The CCI's been at or below -50 for six weeks straight, matching or setting record lows three times in that period. It's seen -50 or worse only 11 times in nearly 1,200 weeks of continuous polling – 10 of them this year.

Slumping confidence accompanies a range of negative indicators – rising unemployment and jobless claims, retail troubles and continued upheaval in the financial world. While gas prices have eased to their lowest since February 2004, other concerns have moved in. ABC News and The Washington Post will report tomorrow on an extensive survey of Americans' anxieties about current economic conditions.

INDEX – The CCI is based on Americans' ratings of the economy, their personal finances and the buying climate. Just 7 percent now say the economy's good, matching the low of two and four weeks ago and, previously, late 1991 and early 1992.

That rating is down 24 points on the year and 32 points off the long-term average; it's been in single digits for six weeks, the longest stretch since early 1992.

Just 22 percent rate the buying climate positively, down 9 points on the year and 16 points below the average. Twenty-five percent or fewer have rated the buying climate positively for 37 straight weeks, the longest such run on record.

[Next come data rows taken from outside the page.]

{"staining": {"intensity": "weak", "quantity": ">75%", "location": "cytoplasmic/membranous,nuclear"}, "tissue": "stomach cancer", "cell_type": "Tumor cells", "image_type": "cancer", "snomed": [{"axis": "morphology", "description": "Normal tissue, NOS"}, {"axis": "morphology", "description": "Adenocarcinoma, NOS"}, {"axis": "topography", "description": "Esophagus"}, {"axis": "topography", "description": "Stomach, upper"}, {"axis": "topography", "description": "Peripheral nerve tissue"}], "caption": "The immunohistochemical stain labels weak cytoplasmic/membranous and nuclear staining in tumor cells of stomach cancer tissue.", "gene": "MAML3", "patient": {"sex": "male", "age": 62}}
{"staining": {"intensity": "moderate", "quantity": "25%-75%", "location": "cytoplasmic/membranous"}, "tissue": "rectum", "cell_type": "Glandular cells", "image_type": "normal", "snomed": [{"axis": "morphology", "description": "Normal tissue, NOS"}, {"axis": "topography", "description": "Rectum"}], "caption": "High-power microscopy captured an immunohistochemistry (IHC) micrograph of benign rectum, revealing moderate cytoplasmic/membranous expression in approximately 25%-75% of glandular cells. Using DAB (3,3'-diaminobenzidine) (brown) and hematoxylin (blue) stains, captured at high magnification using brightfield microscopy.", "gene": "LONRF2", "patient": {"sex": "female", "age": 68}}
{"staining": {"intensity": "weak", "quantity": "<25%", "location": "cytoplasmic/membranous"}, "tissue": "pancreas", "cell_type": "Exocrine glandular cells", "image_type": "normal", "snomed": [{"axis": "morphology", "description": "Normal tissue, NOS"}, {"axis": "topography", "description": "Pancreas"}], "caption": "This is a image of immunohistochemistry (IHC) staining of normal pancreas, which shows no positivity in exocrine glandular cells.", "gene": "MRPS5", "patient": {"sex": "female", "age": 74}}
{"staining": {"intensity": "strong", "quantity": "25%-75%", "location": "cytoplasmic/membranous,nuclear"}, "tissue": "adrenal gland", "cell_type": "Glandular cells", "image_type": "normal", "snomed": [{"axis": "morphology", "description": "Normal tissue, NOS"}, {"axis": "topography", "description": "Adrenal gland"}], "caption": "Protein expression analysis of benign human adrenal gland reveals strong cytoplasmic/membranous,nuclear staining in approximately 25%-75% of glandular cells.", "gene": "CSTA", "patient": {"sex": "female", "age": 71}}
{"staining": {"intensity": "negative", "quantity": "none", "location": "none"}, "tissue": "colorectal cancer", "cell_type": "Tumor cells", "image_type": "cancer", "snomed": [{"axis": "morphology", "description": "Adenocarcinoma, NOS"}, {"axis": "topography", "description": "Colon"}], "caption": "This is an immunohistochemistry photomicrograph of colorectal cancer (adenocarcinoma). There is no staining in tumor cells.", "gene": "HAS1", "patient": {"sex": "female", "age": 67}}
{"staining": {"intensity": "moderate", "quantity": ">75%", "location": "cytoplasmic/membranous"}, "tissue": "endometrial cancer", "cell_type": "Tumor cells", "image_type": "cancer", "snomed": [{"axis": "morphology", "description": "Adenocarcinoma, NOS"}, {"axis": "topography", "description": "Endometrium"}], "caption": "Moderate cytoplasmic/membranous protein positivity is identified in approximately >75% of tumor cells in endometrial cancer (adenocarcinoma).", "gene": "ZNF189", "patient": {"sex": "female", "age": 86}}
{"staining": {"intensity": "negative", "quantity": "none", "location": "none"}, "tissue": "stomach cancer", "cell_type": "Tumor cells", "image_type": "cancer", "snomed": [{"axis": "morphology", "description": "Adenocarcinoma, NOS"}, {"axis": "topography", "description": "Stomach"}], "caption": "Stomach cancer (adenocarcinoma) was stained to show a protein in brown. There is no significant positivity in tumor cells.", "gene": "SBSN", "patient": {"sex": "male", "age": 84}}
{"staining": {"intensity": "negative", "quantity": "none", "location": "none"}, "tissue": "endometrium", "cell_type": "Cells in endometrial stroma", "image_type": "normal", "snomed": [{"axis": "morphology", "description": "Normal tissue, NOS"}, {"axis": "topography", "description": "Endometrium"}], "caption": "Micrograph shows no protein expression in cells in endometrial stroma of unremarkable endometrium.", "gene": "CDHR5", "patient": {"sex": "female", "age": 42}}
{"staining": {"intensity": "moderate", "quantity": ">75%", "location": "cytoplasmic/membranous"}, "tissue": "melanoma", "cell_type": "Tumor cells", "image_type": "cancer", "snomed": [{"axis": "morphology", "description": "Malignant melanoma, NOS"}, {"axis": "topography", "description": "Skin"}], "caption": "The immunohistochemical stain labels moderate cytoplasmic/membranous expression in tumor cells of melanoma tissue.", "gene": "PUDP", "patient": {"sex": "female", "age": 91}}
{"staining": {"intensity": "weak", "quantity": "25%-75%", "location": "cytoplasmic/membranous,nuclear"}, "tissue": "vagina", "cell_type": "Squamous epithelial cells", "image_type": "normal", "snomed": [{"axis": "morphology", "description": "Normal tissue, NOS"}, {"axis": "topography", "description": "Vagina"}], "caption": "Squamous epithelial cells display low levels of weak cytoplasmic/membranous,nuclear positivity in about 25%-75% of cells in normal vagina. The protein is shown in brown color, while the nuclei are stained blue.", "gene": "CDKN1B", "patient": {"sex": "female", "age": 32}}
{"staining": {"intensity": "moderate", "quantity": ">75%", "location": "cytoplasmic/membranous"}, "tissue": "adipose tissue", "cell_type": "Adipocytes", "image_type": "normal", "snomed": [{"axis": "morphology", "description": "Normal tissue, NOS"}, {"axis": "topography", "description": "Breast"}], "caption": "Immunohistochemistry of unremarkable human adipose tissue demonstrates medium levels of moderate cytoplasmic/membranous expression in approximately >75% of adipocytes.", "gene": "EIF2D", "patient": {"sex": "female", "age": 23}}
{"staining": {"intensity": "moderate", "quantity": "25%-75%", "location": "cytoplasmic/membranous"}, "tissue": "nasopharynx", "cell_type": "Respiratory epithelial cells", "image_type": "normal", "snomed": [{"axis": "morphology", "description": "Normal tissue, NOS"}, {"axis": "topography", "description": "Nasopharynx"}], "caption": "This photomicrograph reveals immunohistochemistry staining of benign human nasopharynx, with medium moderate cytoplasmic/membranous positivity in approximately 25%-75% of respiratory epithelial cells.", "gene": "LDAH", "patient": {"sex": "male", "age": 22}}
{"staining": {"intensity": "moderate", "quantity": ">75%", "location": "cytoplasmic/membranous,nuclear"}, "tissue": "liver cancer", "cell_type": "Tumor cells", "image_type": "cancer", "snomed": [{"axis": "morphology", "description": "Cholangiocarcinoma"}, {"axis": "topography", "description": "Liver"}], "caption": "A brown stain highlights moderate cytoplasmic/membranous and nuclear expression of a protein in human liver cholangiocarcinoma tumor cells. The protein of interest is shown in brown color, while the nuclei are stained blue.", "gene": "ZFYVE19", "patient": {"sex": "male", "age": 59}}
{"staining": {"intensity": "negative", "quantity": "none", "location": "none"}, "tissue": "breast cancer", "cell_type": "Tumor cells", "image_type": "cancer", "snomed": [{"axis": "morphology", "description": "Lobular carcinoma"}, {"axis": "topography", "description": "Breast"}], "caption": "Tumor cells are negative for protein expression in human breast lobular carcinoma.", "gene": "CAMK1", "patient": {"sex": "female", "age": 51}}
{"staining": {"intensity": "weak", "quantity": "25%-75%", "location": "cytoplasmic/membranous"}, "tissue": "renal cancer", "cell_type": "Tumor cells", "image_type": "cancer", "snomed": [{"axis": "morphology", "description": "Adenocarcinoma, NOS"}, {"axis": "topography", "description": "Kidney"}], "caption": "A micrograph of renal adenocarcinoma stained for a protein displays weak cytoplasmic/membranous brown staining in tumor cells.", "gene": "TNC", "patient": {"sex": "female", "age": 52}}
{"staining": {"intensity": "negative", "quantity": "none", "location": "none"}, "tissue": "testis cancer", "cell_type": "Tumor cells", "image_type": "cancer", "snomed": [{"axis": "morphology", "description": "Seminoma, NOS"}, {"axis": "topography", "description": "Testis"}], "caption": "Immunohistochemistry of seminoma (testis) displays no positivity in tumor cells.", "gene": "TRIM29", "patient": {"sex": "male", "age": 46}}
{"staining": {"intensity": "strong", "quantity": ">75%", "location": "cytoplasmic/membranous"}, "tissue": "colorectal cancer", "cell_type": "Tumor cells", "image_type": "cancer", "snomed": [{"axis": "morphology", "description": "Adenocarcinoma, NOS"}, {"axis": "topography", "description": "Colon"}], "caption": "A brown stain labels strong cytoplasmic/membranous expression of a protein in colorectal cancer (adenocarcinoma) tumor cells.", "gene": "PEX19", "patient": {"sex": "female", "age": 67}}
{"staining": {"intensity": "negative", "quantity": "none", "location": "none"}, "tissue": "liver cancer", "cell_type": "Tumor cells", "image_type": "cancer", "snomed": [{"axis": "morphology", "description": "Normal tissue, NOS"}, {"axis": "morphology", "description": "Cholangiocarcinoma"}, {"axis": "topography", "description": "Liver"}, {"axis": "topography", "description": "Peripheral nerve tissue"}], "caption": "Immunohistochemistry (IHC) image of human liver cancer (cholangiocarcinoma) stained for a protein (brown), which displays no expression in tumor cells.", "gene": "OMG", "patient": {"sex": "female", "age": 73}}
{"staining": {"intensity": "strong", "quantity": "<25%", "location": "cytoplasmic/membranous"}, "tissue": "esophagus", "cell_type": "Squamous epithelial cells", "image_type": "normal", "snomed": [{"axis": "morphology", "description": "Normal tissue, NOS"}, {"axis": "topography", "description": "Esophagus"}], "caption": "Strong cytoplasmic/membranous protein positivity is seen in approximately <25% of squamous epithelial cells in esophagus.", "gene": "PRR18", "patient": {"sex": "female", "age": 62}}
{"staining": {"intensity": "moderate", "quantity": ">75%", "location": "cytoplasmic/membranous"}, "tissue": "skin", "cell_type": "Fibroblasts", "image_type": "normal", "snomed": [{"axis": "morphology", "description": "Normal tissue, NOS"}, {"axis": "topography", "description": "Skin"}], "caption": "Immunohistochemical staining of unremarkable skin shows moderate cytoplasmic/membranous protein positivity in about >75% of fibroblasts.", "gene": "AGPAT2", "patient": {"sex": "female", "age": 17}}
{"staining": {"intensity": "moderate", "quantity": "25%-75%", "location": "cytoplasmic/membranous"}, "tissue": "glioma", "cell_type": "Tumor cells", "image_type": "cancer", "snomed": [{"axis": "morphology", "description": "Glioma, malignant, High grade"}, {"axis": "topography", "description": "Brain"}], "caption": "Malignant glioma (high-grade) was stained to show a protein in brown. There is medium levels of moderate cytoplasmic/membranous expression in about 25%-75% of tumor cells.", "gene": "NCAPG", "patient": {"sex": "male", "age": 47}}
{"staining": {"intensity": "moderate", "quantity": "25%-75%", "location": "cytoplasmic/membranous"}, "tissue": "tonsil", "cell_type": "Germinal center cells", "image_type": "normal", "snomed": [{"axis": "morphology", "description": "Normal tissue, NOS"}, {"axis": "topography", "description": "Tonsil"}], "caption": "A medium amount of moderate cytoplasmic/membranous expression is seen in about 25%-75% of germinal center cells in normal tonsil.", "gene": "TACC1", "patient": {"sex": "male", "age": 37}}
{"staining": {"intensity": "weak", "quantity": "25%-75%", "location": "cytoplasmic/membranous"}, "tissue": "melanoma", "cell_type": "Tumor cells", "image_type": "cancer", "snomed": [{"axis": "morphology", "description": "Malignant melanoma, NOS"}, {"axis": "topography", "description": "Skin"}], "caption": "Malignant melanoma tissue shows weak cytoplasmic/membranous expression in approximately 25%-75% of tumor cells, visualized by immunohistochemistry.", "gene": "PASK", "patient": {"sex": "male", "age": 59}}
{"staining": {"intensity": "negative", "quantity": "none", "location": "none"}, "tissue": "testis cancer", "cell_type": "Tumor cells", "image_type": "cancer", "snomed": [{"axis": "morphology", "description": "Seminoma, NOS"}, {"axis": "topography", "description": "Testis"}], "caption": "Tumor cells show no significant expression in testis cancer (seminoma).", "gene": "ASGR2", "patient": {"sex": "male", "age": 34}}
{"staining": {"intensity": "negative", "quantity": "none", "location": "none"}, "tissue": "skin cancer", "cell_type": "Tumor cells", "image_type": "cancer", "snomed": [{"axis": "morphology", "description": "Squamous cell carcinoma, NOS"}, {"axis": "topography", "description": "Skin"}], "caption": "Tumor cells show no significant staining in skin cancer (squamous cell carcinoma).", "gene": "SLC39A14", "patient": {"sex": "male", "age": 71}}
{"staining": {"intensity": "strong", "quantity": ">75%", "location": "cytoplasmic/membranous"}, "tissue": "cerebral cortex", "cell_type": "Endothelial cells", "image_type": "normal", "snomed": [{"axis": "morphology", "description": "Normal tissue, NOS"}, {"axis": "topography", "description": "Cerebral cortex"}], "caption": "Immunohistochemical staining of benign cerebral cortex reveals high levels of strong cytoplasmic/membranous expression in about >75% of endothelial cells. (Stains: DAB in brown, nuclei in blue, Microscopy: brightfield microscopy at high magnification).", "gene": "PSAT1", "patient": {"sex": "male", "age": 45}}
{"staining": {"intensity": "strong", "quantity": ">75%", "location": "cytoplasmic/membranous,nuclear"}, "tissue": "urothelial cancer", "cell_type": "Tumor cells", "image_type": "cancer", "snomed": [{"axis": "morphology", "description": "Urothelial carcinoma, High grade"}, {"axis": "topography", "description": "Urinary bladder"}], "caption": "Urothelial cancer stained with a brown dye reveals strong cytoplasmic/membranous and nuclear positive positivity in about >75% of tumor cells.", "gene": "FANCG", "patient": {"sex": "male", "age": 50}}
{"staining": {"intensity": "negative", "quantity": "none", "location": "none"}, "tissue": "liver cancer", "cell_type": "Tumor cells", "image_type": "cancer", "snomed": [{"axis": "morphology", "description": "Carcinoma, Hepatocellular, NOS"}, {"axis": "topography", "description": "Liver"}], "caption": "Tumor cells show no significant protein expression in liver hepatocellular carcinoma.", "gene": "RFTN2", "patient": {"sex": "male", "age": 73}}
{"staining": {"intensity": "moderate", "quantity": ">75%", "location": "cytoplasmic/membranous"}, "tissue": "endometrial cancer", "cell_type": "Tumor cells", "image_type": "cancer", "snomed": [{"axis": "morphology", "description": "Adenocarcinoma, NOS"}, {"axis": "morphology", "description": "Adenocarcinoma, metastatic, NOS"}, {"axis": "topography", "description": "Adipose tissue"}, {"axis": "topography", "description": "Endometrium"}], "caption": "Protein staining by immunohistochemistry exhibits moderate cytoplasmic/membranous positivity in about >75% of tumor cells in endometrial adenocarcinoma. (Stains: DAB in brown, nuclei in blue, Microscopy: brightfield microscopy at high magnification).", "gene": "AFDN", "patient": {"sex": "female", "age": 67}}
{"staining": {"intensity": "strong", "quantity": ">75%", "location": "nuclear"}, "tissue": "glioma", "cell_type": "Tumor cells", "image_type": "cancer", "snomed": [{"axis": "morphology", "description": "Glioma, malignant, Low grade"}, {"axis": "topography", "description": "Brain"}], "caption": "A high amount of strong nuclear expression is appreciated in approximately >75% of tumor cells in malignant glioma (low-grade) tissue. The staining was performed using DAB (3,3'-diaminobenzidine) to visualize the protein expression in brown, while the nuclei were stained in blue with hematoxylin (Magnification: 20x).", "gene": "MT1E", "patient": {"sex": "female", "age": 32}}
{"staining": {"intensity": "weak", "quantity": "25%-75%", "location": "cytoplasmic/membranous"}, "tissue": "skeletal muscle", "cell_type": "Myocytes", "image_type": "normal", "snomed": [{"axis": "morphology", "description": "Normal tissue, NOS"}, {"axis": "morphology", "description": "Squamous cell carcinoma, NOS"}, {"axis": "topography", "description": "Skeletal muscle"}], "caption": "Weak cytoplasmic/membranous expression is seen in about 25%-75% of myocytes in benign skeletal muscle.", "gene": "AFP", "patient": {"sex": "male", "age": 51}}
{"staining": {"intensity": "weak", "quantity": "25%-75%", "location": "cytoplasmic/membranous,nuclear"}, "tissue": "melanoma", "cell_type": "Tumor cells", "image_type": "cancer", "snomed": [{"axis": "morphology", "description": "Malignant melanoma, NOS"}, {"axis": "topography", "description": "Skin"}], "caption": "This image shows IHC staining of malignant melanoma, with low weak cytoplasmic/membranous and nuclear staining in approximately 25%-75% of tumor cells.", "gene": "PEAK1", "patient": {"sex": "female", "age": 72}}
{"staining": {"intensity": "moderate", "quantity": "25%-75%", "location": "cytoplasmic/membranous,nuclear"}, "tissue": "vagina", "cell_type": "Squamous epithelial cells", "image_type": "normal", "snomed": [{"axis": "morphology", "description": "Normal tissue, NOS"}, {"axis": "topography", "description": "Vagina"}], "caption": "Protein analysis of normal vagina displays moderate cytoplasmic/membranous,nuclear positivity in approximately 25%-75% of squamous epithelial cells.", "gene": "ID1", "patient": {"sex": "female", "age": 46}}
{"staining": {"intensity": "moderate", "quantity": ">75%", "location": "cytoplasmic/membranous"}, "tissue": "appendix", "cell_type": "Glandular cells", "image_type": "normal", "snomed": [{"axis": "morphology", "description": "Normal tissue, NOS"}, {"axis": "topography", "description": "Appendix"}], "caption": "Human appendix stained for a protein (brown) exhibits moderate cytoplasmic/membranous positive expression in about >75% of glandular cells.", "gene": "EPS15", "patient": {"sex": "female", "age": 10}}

At 44 percent, positive ratings of personal finances, typically the strongest measure, are down 14 points this year and 13 points off their average. Fewer than a majority have rated their finances positively for 21 weeks, the longest such stretch since 1992-93.

EXPECTATIONS – In a separate measure, views of the economy's future are hardly encouraging: Sixty-four percent think it's getting worse, up 9 points from last month, although down from an extraordinary 82 percent in October.

Only 9 percent think the economy is getting better, down from 16 percent last month.

Expectations have been muted all year; only in November and September did positive views crack double digits. An average of 67 percent this year have said the economy's worsening, compared with 40 percent in polls since 1981.

TREND – Since starting the year at -20, the CCI's hit hard times. It tumbled to a then-record low of -51 in May, recovered to -41 in July and September, but has been at -50 or below since mid-November – as noted, an unprecedented six weeks at this level.

The index has averaged -42 this year, surpassed only by its -44 in 1992. Those compare to its best year, +29 in 2000, and its best week, +38 in January 2000.

GROUPS – The CCI has been negative across demographic groups for 25 straight weeks; differences – mostly influenced by income levels – are smaller than usual, apparently given the level of agreement about the economic conditions.

It's -24 among people with the highest incomes compared with -58 among those with the lowest incomes; -48 among those who've been to college vs. -53 among high-school dropouts; -55 among blacks vs. -48 among whites (matching their low); and -59 among women (a new low) vs. -41 among men. The index is -66 among renters vs. -46 among homeowners.